TEXT SEGMENT
What’s the Real Story on Cholesterol?
Cholesterol is always a big concern for my clients and since a new study showing how statins can raise the risk of diabetes I thought it appropriate time for a blog.
So what about your cholesterol panel? If your cholesterol is high, do you just go on a statin drug? How do you determine if you are at risk?
The different components of the cholesterol panel are as follows:
- Total cholesterol
- LDL cholesterol
- HDL cholesterol
It is routinely recommended that your total cholesterol be less than 200. However, the most essential part of the cholesterol panel may be the other parts, which point to issues with heart disease.
Sometimes, a person can have a perfect cholesterol panel with ideal numbers and still have plaque in the arteries. Conversely, someone can have high levels of cholesterol with clean arteries.
LDL cholesterol stands for low-density lipoprotein cholesterol, which is classically known as the “lousy” or bad cholesterol. However, there are actually 2 kinds of LDL cholesterol – large buoyant LDL, and small dense LDL. The large buoyant ones carry no risk.
It is the small dense LDL that cause plaque build-up and increase your risk for a heart attack.
Many people go on cholesterol meds since their “total” LDL is high but that does not show the breakdown of which one is high or if they really need a medication.
Recent research has shown that a value known as Apo B is a better indicator of the appearance of the atherosclerotic process (i.e. plaque in the arteries) than the cholesterol value, and a more accurate measure of the risk of vascular disease than measuring LDL cholesterol.
ApoB is a direct measurement of the number of “bad” LDL particles.
HDL cholesterol stands for high-density lipoprotein cholesterol, also known as the “happy” or good cholesterol. HDL is sort of a scrubbing agent that rids the body of bad cholesterol. So, the higher number of HDL the better (greater than 50 is recommended). Low HDL cholesterol (approximately less than 40) is associated with insulin resistance or metabolic syndrome and an increased risk of heart disease.?
Triglycerides are the storage form of fat and are associated with carbohydrate sensitivity in the body. An ideal level is below 150.
Several researchers in the field of cardiology have shown that testing cholesterol values may soon be a thing of the past.
However, till that time have your cholesterol panel routinely checked AND ask your physician to measure “fractionated lipids” which will show the breakdown of cholesterol, small dense LDL, ApoB, etc. It may help determine whether you truly need medication or just having your lifestyle adjusted.

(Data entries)
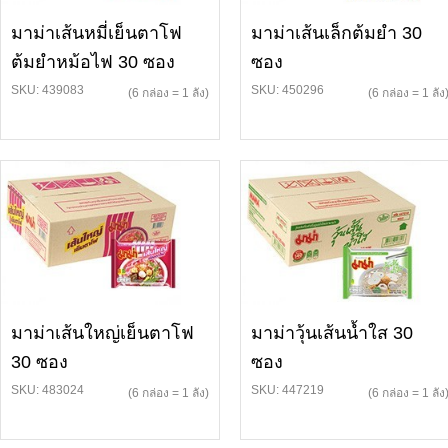
มาม่าเส้นหมี่เย็นตาโฟ
มาม่าเส้นเล็กต้มยำ 30
ต้มยำหม้อไฟ 30 ซอง
ซอง
SKU: 439083
SKU: 450296
(6 กล่อง = 1 ลัง)
(6 กล่อง = 1 ลัง
มาม่าเส้นใหญ่เย็นตาโฟ
มาม่าวุ้นเส้นน้ำใส 30
30 ซอง
ซอง
SKU: 483024
SKU: 447219
(6 กล่อง = 1 ลัง)
(6 กล่อง = 1 ลัง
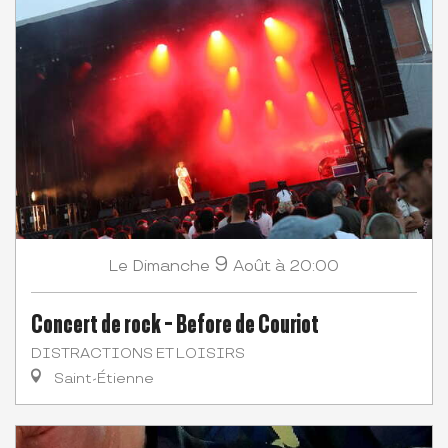
9
Dimanche
Août
à 20:00
Le
Concert de rock - Before de Couriot
DISTRACTIONS ET LOISIRS
Saint-Étienne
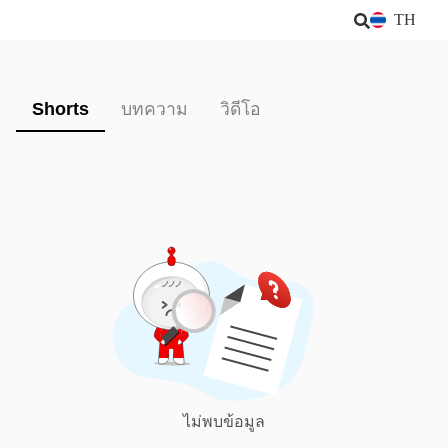
TH
Shorts
บทความ
วิดีโอ
ไม่พบข้อมูล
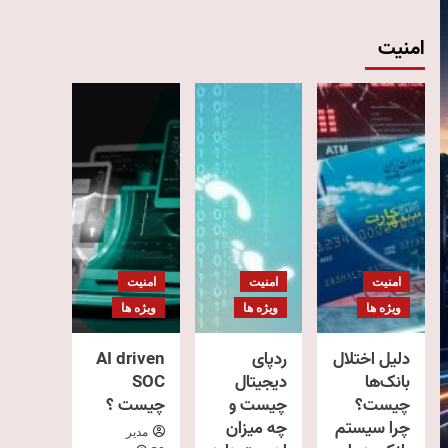
امنیت
امنیت
امنیت
امنیت
ویژه ها
ویژه ها
ویژه ها
دلیل اختلال
ردپای
AI driven
بانک‌ها
دیجیتال
SOC
چیست؟
چیست و
چیست ؟
چرا سیستم
چه میزان
مدیر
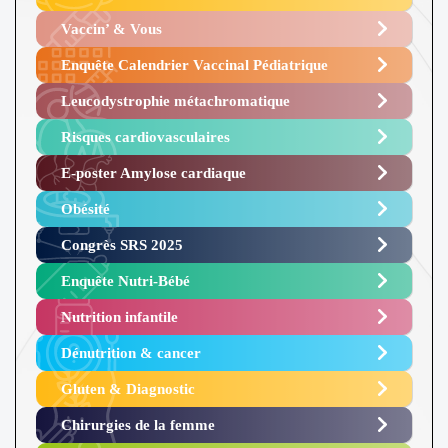
Vaccin’ & Vous
Enquête Calendrier Vaccinal Pédiatrique
Leucodystrophie métachromatique
Risques cardiovasculaires
E-poster Amylose cardiaque ​
Obésité ​
Congrès SRS 2025 ​
Enquête Nutri-Bébé ​
Nutrition infantile
Dénutrition & cancer
Gluten & Diagnostic
Chirurgies de la femme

EXERCISE AIM
For each statement, say yes or no depending on whether it agrees with the cholesterol article, and quote the words of the article that settle it. 1. Large buoyant LDL carries no risk. 2. An ideal triglyceride level is below 200. 3. An HDL level above 50 is recommended. Rely only on the cholesterol article for what comes next.

SOLUTION TO THIS EXERCISE
1. Yes: "The large buoyant ones carry no risk."
2. No: "An ideal level is below 150."
3. Yes: "greater than 50 is recommended"